--- CONSIGNES DE L'EXERCICE ---
• a. Selon l'extrait de texte, en quelle année le père Alexandre Men a-t-il été assassiné ?
• b. Transcrivez fidèlement l'extrait de texte, en commençant à « RQM : Ne pas » et en terminant à « une question permanente. ».

--- EXTRAIT DE TEXTE ---
- - -

YH : Ceux qui, dans leur existence, avaient pour but la lutte contre le système menaient un combat noble mais ils sont aujourd’hui relativement désemparés. Au contraire, ceux qui ont été élevés dans la mouvance du père Men sont beaucoup moins désorientés. Le père Alexandre Men, prêtre orthodoxe russe assassiné en 1990, qui a consacré sa vie à faire connaître le Christ à ses compatriotes coupés de toute tradition religieuse, est pour moi le représentant parfait de la face lumineuse de la Russie. Or, il ne s’est jamais déterminé par rapport au régime. « On peut vivre en chrétien quelles que soient les circonstances. On doit vivre en chrétien même sous le régime communiste. Les chrétiens sont toujours en décalage par rapport à la société humaine tout en étant dedans. On n’est pas de ce monde mais dans le monde ». Cette approche est différente de la dissidence. Les conditions nouvelles offrent des possibilités nouvelles qu’il faut utiliser pour témoigner, pour servir…

RQM : Ne pas vivre selon le mensonge est une face de cette résistance au système. Dans le chêne et le veau, Soljénitsyne a découvert à quel point sa position déstabilisait les hommes du système. « Cette affirmation de faits et de ce qu’ont vécu de petites gens du goulag est de l’ordre de la vérité par rapport au mensonge. Et c’est un ordre qui nous dépasse tous et qui appartient à l’histoire et à l’avenir de note peuple ». Le fait de ne pouvoir traiter publiquement de cette question condamne le régime. Et c’est là où le Mouvement ATD Quart Monde et les dissidents se rejoignent. Les plus pauvres disent en effet : « Je ne peux pas dire ce que je vis ». La question d’une connaissance de vérité est une question permanente.

- - -

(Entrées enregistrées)
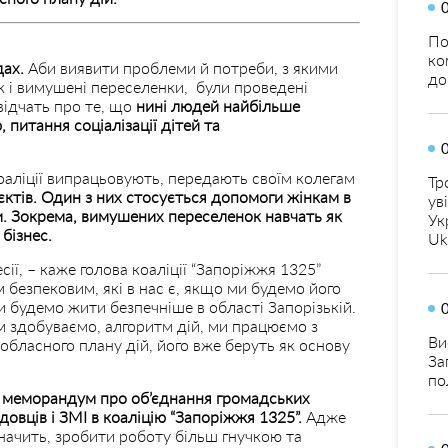
По
ко
дах.
Аби виявити проблеми й потреби, з якими
до
к і вимушені переселенки, були проведені
відчать про те, що
нині людей найбільше
 питання соціалізації дітей та
коаліції випрацьовують, передають своїм колегам
Тр
єктів. Один з них стосується допомоги жінкам в
ув
и. Зокрема, вимушених переселенок навчать як
Ук
бізнес.
Uk
сії, – каже голова коаліції “Запоріжжя 1325”
 безпековим, які в нас є, якщо ми будемо його
ми будемо жити безпечніше в області Запорізькій.
м здобуваємо, алгоритм дій, ми працюємо з
Ви
 обласного плану дій, його вже беруть як основу
За
по
й меморандум про об’єднання громадських
адовців і ЗМІ в коаліцію “Запоріжжя 1325”.
Адже
значить, зробити роботу більш гнучкою та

- - -

--- RÉPONSES AUX CONSIGNES ---
• a. En 1990.

• b.
RQM : Ne pas vivre selon le mensonge est une face de cette résistance au système. Dans le chêne et le veau, Soljénitsyne a découvert à quel point sa position déstabilisait les hommes du système. « Cette affirmation de faits et de ce qu’ont vécu de petites gens du goulag est de l’ordre de la vérité par rapport au mensonge. Et c’est un ordre qui nous dépasse tous et qui appartient à l’histoire et à l’avenir de note peuple ». Le fait de ne pouvoir traiter publiquement de cette question condamne le régime. Et c’est là où le Mouvement ATD Quart Monde et les dissidents se rejoignent. Les plus pauvres disent en effet : « Je ne peux pas dire ce que je vis ». La question d’une connaissance de vérité est une question permanente.